Un test confirme qu’Autumn est enceinte. Accompagnée par sa cousine Skylar, la jeune fille de Pennsylvanie se rend à New York pour pouvoir avorter.

« Tu n’as jamais rêvé d’être un garçon ? », demande Skylar à Autumn. « Oui, tout le temps. » En effet, pas facile d’être une fille. Il faut faire face à un petit ami méprisant, un père aux gestes et paroles ambiguës, un patron vicieux, des clients insistants, des passants dépravés… Le regard des hommes sur soi est une pression quotidienne. Et quand la grossesse est non désirée, c’est un fardeau supplémentaire qu’il faut supporter. Alors que certains centres médicalisés font du prosélytisme pour décourager celles qui ne sont pas prêtes à être mères, d’autres proposent un véritable soutien moral et psychologique. Quelques instants d’humanité dans un monde de brutes.

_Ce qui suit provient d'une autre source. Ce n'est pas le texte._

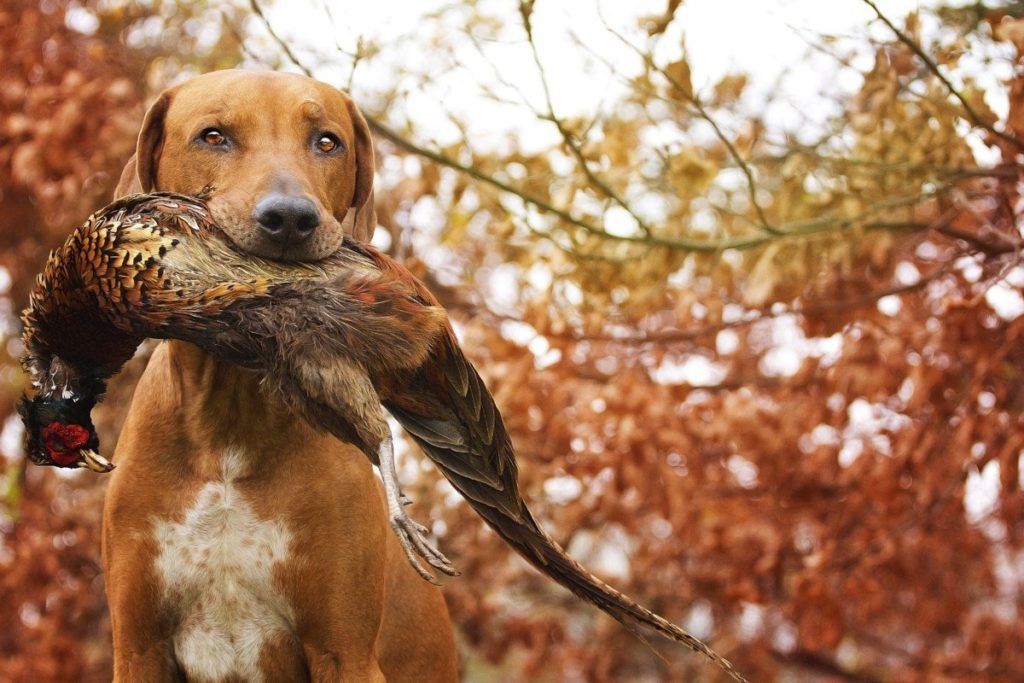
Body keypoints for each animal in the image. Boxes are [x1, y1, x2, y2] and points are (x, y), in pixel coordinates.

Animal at [100, 70, 460, 683]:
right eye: (213, 136)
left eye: (327, 142)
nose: (290, 218)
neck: (229, 420)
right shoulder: (138, 647)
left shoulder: (345, 651)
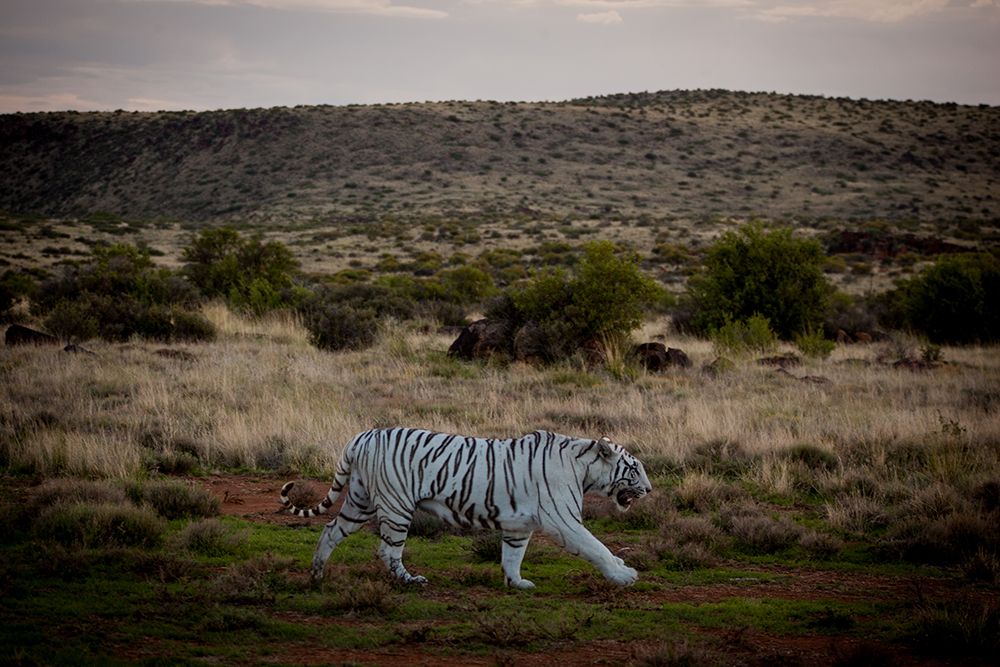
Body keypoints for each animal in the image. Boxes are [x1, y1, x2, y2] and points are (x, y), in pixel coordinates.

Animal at [279, 427, 652, 588]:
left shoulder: (518, 526)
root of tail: (362, 436)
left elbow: (512, 556)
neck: (585, 469)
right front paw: (624, 575)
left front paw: (517, 583)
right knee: (388, 552)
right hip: (396, 506)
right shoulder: (565, 521)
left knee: (331, 530)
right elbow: (597, 547)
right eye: (634, 469)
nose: (649, 489)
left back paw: (316, 574)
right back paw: (411, 580)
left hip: (359, 502)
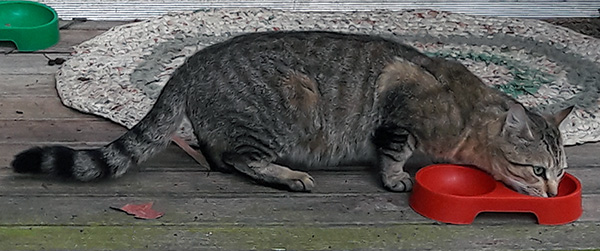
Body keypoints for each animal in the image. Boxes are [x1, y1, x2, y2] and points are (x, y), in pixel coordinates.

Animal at [10, 30, 572, 197]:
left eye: (559, 172)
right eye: (537, 170)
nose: (551, 192)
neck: (468, 114)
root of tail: (192, 62)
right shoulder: (399, 107)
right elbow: (393, 151)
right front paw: (395, 178)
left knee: (219, 156)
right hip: (286, 110)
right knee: (240, 159)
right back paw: (288, 175)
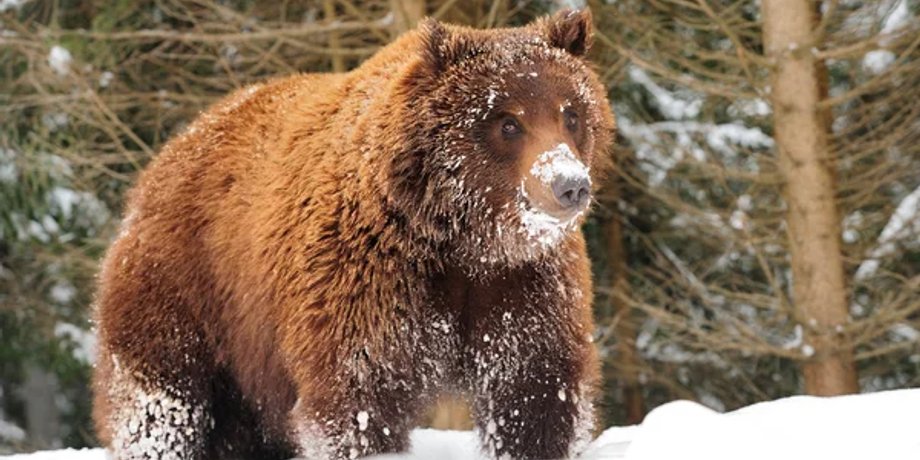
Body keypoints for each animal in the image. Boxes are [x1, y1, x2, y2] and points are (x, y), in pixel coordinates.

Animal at [91, 8, 614, 460]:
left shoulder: (520, 289)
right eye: (507, 121)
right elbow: (358, 401)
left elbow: (536, 395)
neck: (463, 239)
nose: (568, 184)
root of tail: (173, 149)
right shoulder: (367, 283)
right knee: (161, 407)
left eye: (571, 113)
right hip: (186, 293)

Peu aimable, le film évite tout glamour et élans mélodramatiques. Se rapprochant parfois du documentaire, il informe sans juger sur une réalité qui n’a rien de rose. Dans la jungle américaine, densifiée par la trompe de Donald, être une fille demeure un parcours de combattante. « Avez-vous déjà subi une relation non consentie ? Jamais, rarement, parfois, toujours ? ». Des larmes pour seule réponse.